▶ Text zur Durchsicht
____________________

Gottesknechtlieder als Grundlage für Jochen Kleppers „Er weckt mich alle Morgen“

„Ich schrieb heute ein Morgenlied über Jesaja 50, 4–8, die Worte, die mir den ganzen Tag nicht aus dem Ohr gegangen waren.“ Diese Worte notierte Jochen Klepper, einer der berühmtesten Gesangbuchdichter des 20. Jahrhunderts, am 12. April 1938. Während sein Adventslied „Die Nacht ist vorgedrungen“ wohl in aller Munde und Ohren ist, sind die sonnendurchfluteten Verse zu „Er weckt mich alle Morgen“ (EG 452) eher ein verborgener Schatz: „Er weckt mir selbst das Ohr. / Gott hält sich nicht verborgen, / führt mir den Tag empor“, so geht es weiter.

____________________

▶ Gegebenes Material
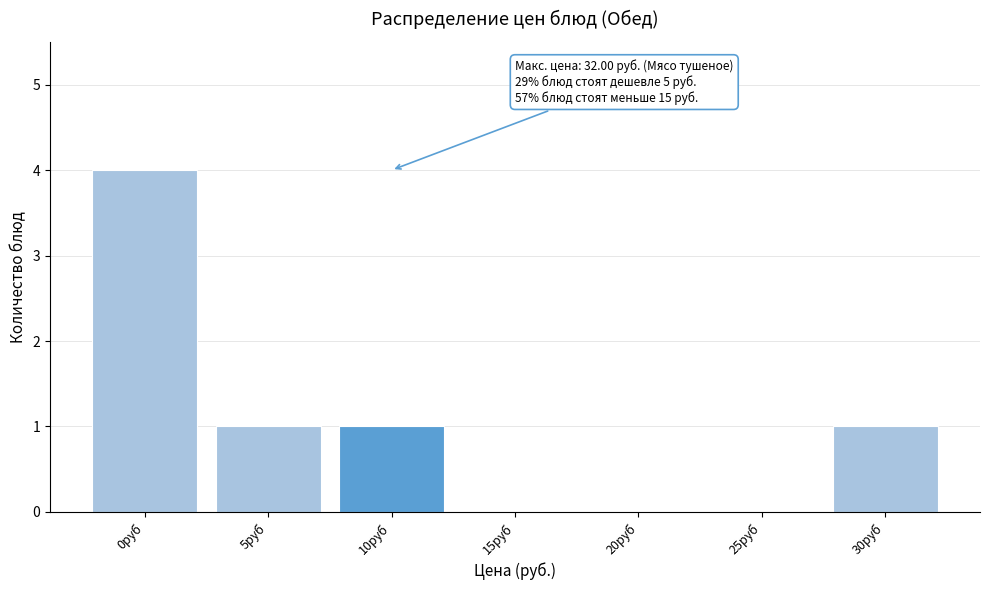

Reading right to left, list all the values displayed in this chart.

30руб=1	25руб=0	20руб=0	15руб=0	10руб=1	5руб=1	0руб=4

____________________

▶ Aufgabe
Schreib im Text über Kleppers Morgenlied alles von „Gottesknechtlieder als Grundlage“ bis hinunter zu „geht es weiter.“ neu. Ersetze dabei „Adventslied“ durch „Weihnachtslied“.

▶ Lösung der Aufgabe
Gottesknechtlieder als Grundlage für Jochen Kleppers „Er weckt mich alle Morgen“

„Ich schrieb heute ein Morgenlied über Jesaja 50, 4–8, die Worte, die mir den ganzen Tag nicht aus dem Ohr gegangen waren.“ Diese Worte notierte Jochen Klepper, einer der berühmtesten Gesangbuchdichter des 20. Jahrhunderts, am 12. April 1938. Während sein Weihnachtslied „Die Nacht ist vorgedrungen“ wohl in aller Munde und Ohren ist, sind die sonnendurchfluteten Verse zu „Er weckt mich alle Morgen“ (EG 452) eher ein verborgener Schatz: „Er weckt mir selbst das Ohr. / Gott hält sich nicht verborgen, / führt mir den Tag empor“, so geht es weiter.